I talk a lot about the Aztecs* as a civilization, which belies the fact that Aztec culture was full of fascinating and distinctive characters (it would make a fantastic historical drama a la Vikings or Rome). Here are a few:
Fasting Coyote (Nezahualcoyotl) was a philosopher king and legal reformer of the city of Texcoco famed for his poetry and his more metaphorical take on the gods (there’s a story–perhaps true, perhaps not–that he argued that all the gods were just aspects of the supreme deity Tloque Nahuaque–“Lord of Near and Nigh”). He was part Shakespeare, part Hammurabi.
His contemporary, Tlacaelel, was a Machiavellian advisor (his official title, confusingly, was “Serpent Woman,” which was sort of a secretary of the interior). He’s been called a “creative psychopath,” since he elevated the war god Left-Handed Hummingbird (Huitzilopochtli) to the most important in the pantheon, and emphasized an interpretation of his faith that said that those warriors who died on the sacrificial stone went to paradise–providing an ideological drive for Aztec conquest. He lived for decades, watching his dream of a Mexico dominated by Tenochtitlan come to pass, dying peacefully at 90.
Cuauhtemoc (“Descending Eagle”) was the last Great Speaker (Emperor) of Tenochtitlan. He fought Cortes until his city was starving and bodies dead from smallpox lay in the street. Many Spanish soldiers considered the Aztecs the fiercest and most frightening enemies they had ever faced, and Cuauhtemoc (today Mexico’s national hero), sums up the indomitable and unyielding spirit of Aztec warrior culture. He supposedly ordered a great deal of treasure hidden before he surrendered, but would not give its location up to the Spaniards even under torture.
Ever wonder what an Aztec serial killer might look like? I know I have. But worry not, fellow would-be Mexicriminologist because we have one on record–a female, no less. A noblewoman in the 1400s (I’ve forgotten her name), took a series of lovers (generally male slaves), then had her servants kill them and commissioned statues in their likenesses. To anyone who asked, she replied that they were her “gods.” She was caught (I think by Fasting Coyote’s son) and ultimately executed–Precolumbian Mexico’s answer to Erzebet Bathory.

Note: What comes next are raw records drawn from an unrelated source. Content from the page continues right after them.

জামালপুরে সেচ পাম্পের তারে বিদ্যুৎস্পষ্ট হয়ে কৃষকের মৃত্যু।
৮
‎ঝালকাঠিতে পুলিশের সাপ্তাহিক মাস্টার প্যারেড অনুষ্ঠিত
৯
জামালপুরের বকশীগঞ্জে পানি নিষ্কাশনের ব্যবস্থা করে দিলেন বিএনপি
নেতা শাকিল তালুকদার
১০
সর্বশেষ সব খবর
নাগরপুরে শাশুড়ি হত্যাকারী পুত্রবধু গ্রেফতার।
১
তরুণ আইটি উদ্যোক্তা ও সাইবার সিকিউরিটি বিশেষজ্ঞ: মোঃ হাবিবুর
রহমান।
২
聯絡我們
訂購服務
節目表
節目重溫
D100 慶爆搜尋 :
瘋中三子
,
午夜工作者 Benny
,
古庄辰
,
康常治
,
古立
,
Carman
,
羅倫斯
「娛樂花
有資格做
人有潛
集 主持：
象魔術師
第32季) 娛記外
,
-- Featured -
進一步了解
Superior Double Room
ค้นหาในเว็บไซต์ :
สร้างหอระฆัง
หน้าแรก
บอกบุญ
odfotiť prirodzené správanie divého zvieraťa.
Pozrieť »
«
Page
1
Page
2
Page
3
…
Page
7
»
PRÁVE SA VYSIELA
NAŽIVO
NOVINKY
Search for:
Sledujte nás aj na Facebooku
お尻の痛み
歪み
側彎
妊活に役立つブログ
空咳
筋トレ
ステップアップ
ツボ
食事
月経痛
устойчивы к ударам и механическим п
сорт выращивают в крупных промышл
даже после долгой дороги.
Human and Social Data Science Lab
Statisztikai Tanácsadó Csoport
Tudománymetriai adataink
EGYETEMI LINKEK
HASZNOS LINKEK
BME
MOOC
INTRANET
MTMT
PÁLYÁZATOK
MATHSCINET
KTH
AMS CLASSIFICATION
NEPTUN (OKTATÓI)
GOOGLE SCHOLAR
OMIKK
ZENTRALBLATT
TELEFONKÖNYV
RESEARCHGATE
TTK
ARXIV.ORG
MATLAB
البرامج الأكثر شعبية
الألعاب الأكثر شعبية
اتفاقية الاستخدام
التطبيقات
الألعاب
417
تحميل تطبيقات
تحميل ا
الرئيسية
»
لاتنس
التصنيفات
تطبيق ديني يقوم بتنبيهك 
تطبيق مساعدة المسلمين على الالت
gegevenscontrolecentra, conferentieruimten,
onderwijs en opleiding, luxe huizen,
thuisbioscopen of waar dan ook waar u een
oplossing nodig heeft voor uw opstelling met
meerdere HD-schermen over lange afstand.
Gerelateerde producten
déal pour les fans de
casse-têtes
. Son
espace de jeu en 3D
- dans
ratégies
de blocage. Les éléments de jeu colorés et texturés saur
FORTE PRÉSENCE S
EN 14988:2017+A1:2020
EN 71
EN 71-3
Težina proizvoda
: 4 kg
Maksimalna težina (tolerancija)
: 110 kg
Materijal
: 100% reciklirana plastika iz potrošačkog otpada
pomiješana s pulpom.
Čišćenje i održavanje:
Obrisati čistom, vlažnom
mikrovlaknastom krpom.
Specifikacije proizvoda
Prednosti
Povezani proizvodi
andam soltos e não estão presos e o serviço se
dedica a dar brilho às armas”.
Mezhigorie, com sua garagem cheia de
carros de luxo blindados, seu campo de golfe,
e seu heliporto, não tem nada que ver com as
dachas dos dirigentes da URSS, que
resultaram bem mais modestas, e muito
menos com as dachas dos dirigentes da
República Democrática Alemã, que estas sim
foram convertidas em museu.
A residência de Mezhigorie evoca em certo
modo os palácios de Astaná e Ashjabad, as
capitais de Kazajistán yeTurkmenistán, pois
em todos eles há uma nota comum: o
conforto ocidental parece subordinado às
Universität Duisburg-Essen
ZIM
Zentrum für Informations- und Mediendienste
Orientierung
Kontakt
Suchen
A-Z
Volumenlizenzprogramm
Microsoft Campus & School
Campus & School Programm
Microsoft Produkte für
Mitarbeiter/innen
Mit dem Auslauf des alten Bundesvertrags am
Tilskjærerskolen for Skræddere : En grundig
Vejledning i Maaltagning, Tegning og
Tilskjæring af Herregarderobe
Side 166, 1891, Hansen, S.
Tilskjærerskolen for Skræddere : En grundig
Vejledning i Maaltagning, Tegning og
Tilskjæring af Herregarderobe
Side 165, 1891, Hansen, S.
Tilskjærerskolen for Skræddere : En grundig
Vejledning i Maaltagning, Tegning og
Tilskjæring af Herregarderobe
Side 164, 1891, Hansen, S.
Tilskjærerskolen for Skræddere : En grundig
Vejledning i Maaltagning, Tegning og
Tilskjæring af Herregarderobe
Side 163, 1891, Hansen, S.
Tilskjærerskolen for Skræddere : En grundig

There were merchant-adventurer-spies (the Pochteca) who walked the length and breadth of Mesoamerica, trading for exotic goods like jade, quetzal feathers, and jaguar hides. There were sorcerers who used the severed forearms of women who died in childbirth to cast hypnotic spells. There were courtesans who wore their hair loose and snapped chewing gum as an advertisement of their services. There were skilled artisans of feathers and gold. There were beautiful courtesans In a historical first, free public school was provided to both boys and girls (though they were kept separate).
Aztec Mexico was a vital, flamboyant, intoxicating, beautiful, and terrifying world to live in–a world of larger-than-life characters and unbelievable pageantry. We neglect its stories and legacy at our own impoverishment.
*”Aztec” is kind of an imprecise term, but I use it to mean Central Mexican Nahuatl speakers rather than just the people of Tenochtitlan (better called the Mexica).